Quick resume: Jack Worthing has been calling himself Ernest to everyone he meets in town; from his best friend, Algernon Moncrieff, to the young woman he is courting, the Honorable Gwendolyn Fairfax, and her mother, Lady Bracknell. But while in the country, he pretends that Ernest is his wastrel of a younger brother and uses this imaginary brother as an excuse to leave his young ward, Cecily Cardew, to the care of her governess. He is determined to abandon the plot once he marries Gwen (if only he could convince her mother to grant her blessing!) so Algernon takes this last golden opportunity to visit Jack’s home in the countryside, pretend to be Ernest, and seduce Cecily. And of course, as in any good comedy, the ruse is discovered and after some witty banter and the odd deus ex machina, everyone lives happily ever after.
The play is good, and I’m glad to have spent those few hours over two days to read it. Some elements of the farce are just on the wrong side of believable, but that’s want makes this funny. And some of the exposition seems deliberately construed to increase tension. (Algernon and “Earnest” fighting over the cigarette case, because Algernon should have started with “that cigarette case belongs to someone named Jack, says so right here!”, or looking through the military records to find General Moncrieff’s first name, because wouldn’t Algernon and/or lady Bracknell know it already?) None the less, I did enjoy the book.
I infinitely prefer In Earnest, though.
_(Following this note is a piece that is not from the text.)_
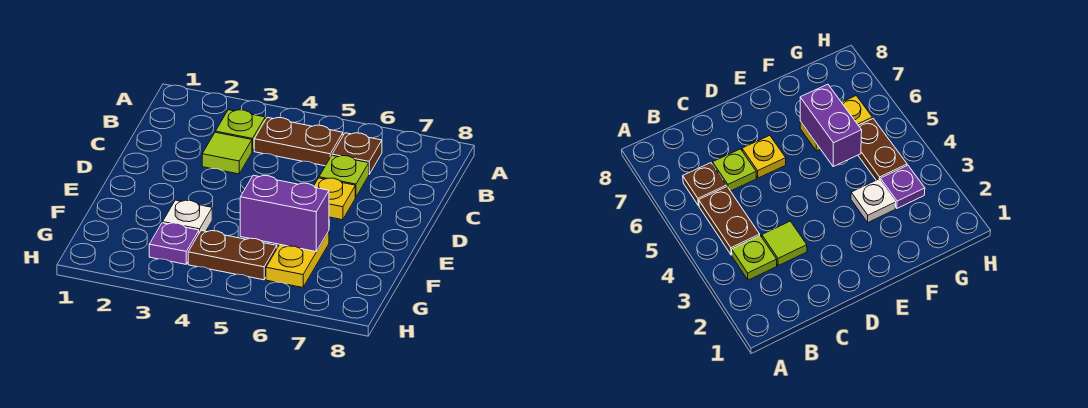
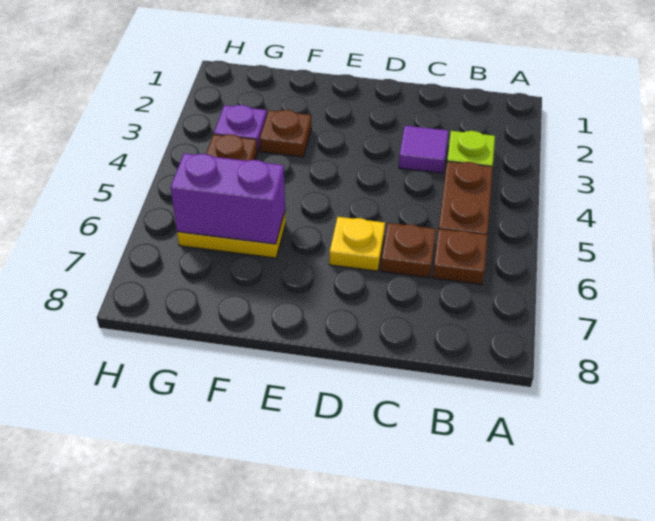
lime 1x1 tile [202,132,252,174] -> purple 1x1 tile [399,126,448,173]
lime 1x1 plate [319,156,369,197] -> brown 1x1 plate [381,223,436,278]
white 1x1 plate [163,200,212,233] -> brown 1x1 plate [260,110,311,157]
purple 1x2 brick [240,175,329,251] -> purple 1x2 brick turned to [171,153,285,244]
The elements of the farce are pared with the right amount of seriousness, there is drama and conflict and character development, and a happy ending that becomes so much more satisfying for the work that went into it. I am much more likely to recommend the webseries then the play, even if I did like the play. Or, putting it another way, I’m not that excited at the idea of reading more Oscar Wilde, but I did pledge some money to support REX, the next project of the creators of In Earnest, and encourage everyone reading this to do the same.